State of Haryana and another
                                                                 .. Respondents


Present:       Mr. R. S. Mamli, Advocate for the applicant.

               Ms. Ritu Punj, Deputy Advocate General, Haryana.

               Mr. Vikas Awasthi, Advocate for respondent No. 2.


Rajesh Bindal J.

Criminal Misc. No. 9191 of 2009 This is an application for condonation of delay of 29 days in filing the appeal.

For the reasons mentioned in the application, delay of 29 days in filing the appeal is condoned.

The application stands disposed of.

Criminal Misc. No. 127-MA of 2009 Challenge in the present application is to the order dated 7.11.2008, passed by learned Judicial Magistrate Ist Class, Kurukshetra, whereby the complaint filed by the applicant under Section 138 of the Negotiable Instruments Act, 1881 (for short, `the Act') was dismissed in default.

Briefly, the facts as stated in the application are that respondent No.2 issued a cheque in favour of the applicant for Rs. 60,000/- drawn on Punjab and Sind Bank. On presentation for encashment, the same was dishonoured. When in spite of reminder the payment was not made by respondent No. 2 to the applicant, notice was sent. Even on failure of respondent No. 2 to clear the amount of the cheque within the period prescribed, a complaint under Section 138 of the Act was filed on 16.7.2003. Because of non-appearance of the applicant on 7.11.2008, the complaint was dismissed for non-prosecution.

Criminal Misc. No. 127-MA of 2009 [ 2] Learned counsel for the applicant submitted that non-appearance of the applicant on the date fixed, when the complaint was dismissed for non- prosecution, was neither intentional nor wilful. In fact, the applicant had been appearing in the Court on each and every date of hearing and on that date, i.e., 7.11.2008, he could not appear due to death of the uncle (Fufar) of his wife. He further submitted that personal appearance of the applicant was not necessary as both the sides had led their evidence and the complaint was fixed for decision on an application filed by respondent No. 2 for re-calling the applicant for further examination.

On the other hand, learned counsel for the respondents submitted that appeal against the impugned order was not maintainable in this Court, therefore, the leave to appeal should not be granted. He further submitted that once the complainant had not appeared in court, there was no option available with the court except to dismiss the complaint in default.

Heard learned counsel for the parties and perused the record. The moot point is as to what course is to be adopted when the complainant does not appear or when a complaint filed before the court below is dismissed for non-prosecution.

### What to produce
From the "Present" entry of the court order, list each person who appears, with the role or designation stated for them.

### Recorded information
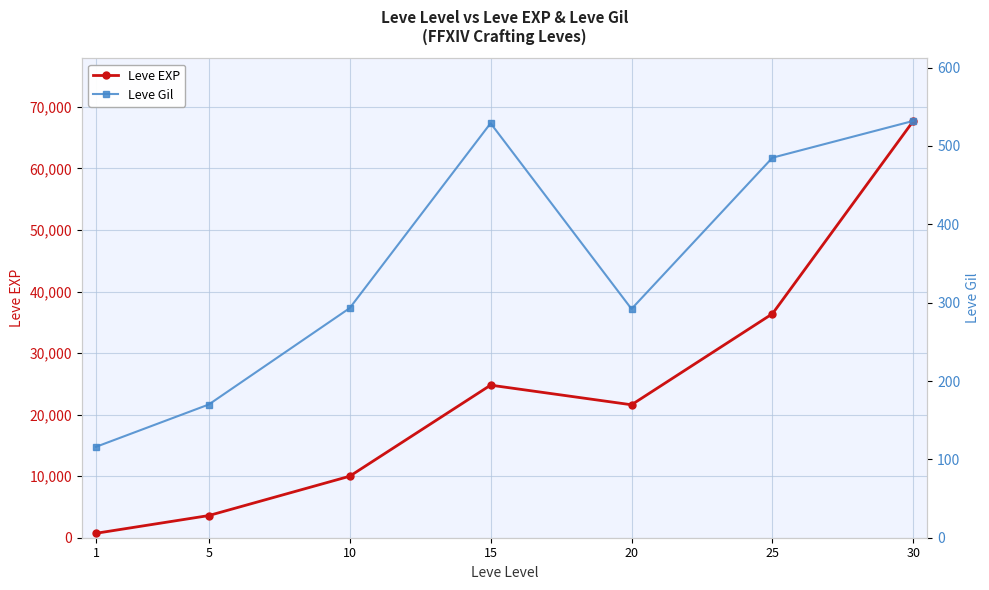

How many interior local valleys does the Leve EXP series have?

1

### Response below
- Mr. R. S. Mamli, Advocate for the applicant
- Ms. Ritu Punj, Deputy Advocate General, Haryana
- Mr. Vikas Awasthi, Advocate for respondent No. 2